Emo Philips

Emo Philips is an American comedian famous for his eccentric appearance, surreal humor, and the bizarre cadence of his voice in the delivery of his lines.

E=MO² (1985)


  • Always remember the last words of my grandfather, who said: "A truck!"

  • How many people here have telekinetic powers? Raise my hand.

  • I was walking down Fifth Avenue today and I found a wallet, and I was gonna keep it, rather than return it, but I thought: "Well, if I lost a hundred and fifty dollars, how would I feel?" And I realized I would want to be taught a lesson.

  • New York's such a wonderful city. Although I was at the library today. The guy was very rude. I said, "I'd like a card." He says, "You have to prove you're a citizen of New York." So I stabbed him.

  • People come up to me... concerned... that I'll reproduce.

  • When I was a kid my parents used to tell me, "Emo, don't go near the cellar door!"
    One day when they were away, I went to the door and opened it... and I saw birds and trees...

  • When I was a kid, I used to pray every night for a new bicycle. Then I realized that the Lord, in his wisdom, doesn't work that way. So I just stole one and asked him to forgive me!

  • When I was ten, my family moved to Downer's Grove, Illinois. When I was twelve, I found them.

  • You know what I hate? Indian givers... no, I take that back.

  • You know, at parties, people always ask, "Where were you when Kennedy was shot?" Well, I don't have an alibi!

A Fine How Ya Do

  • Probably the toughest time in anyone's life is when you have to murder a loved one. Other than that, though, it's been a good day.
    • Opening line

  • I ran three miles today... finally I said, "Lady, keep your purse."

  • People come up to me and say, "Emo, do people really come up to you?"

  • The IRS sent back my tax return saying I owed $800. I said, "If you'll notice, I sent a paper clip with my return.
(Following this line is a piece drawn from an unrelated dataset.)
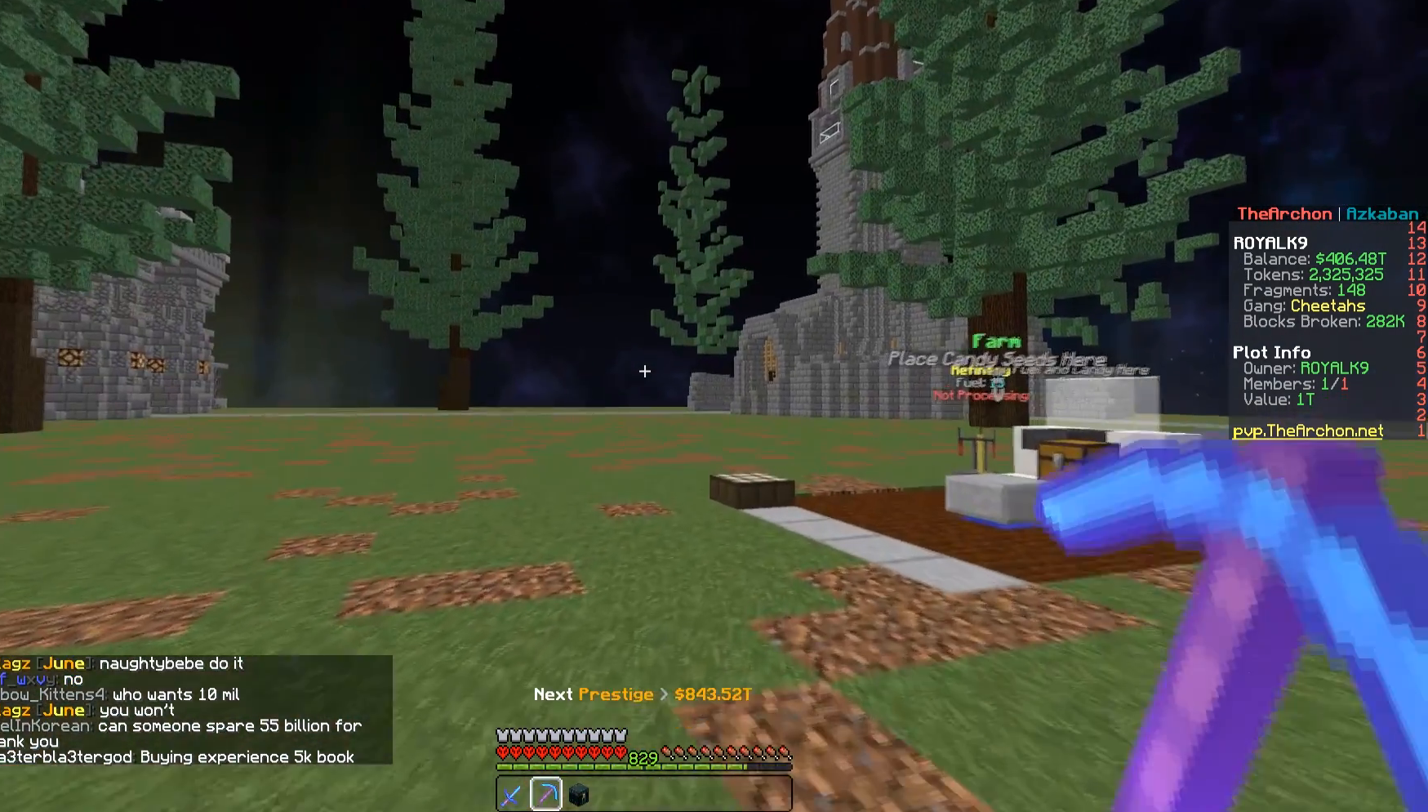
{"keys": ["w"], "mouse": [], "events": []}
Given what you've been paying for things lately, that should more than make up the difference."

  • Well, my brother says "hello"! So, hooray for speech therapy.

  • Ambiguity — the Devil's volleyball.

Track Two + Track Two continued

  • I always wanted a beautiful loving wife and she always wanted to be a citizen.
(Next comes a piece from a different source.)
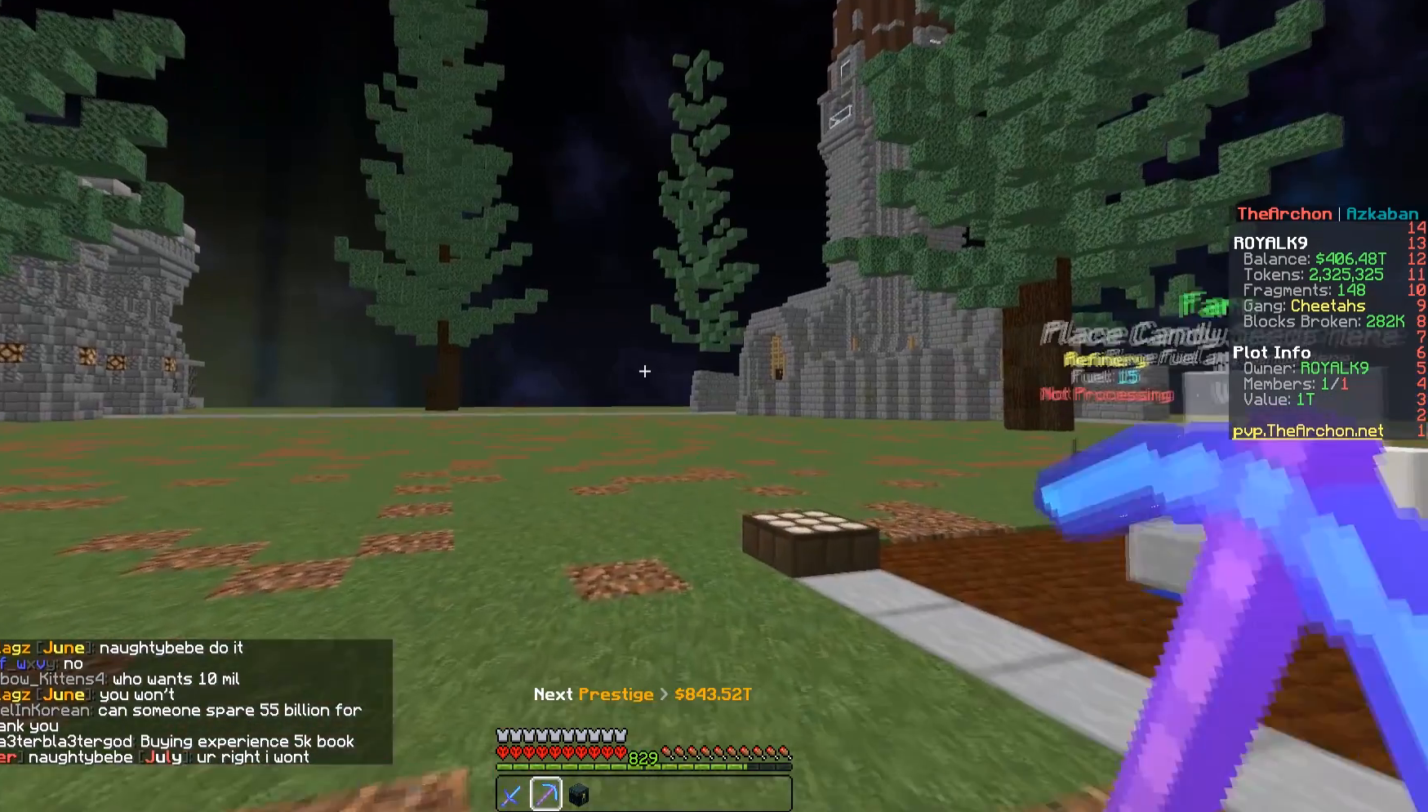
{"keys": [], "mouse": [], "events": [[250, "w", "up"]]}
  • I used to be scared of pretty girls, until one confessed they're just as scared of me.

  • My girlfriend always giggles during sex. No matter what she's reading.

GQ Magazine - 75 Funniest Jokes of All Time (June 1999)
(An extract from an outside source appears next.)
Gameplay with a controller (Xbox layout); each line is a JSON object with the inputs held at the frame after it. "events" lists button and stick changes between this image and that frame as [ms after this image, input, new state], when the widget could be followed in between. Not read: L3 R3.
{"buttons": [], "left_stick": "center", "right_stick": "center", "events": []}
  • I got into a fight one time with a really big guy, and he said, "I'm going to mop the floor with your face." I said, "You'll be sorry." He said, "Oh yeah? Why?" I said, "Well, you won't be able to get into the corners very well." (55)

  • I discovered my wife in bed with another man and I was crushed. So I said, "Get off of me, you two!" (54)

  • I was walking across a bridge one day and I saw a man standing on the edge, about to jump off. So I ran over and said,
"Stop! Don't do it!"
"Why shouldn't I?" he said.
"Well, there is so much to live for."
"Like what?"
"Well, are you religious?"
He said yes.
I said, "Me too! Are you Christian or Buddhist?"
"Christian."
"Me too! Are you Catholic or Protestant?"
"Protestant."
"Me too! Are you Episcopalian or Baptist?"
"Baptist."
"Wow, me too! Are you Baptist Church of God or Baptist Church of the Lord?"
"Baptist Church of God."
"Me too! Are you Original Baptist Church of God or are you Reformed Baptist Church of God?"
"Reformed Baptist Church of God."
"Me too! Are you Reformed Baptist Church of God, reformation of 1879, or are you Reformed Baptist Church of God, reformation of 1915?"
He said, "Reformed Baptist Church of God, reformation of 1915."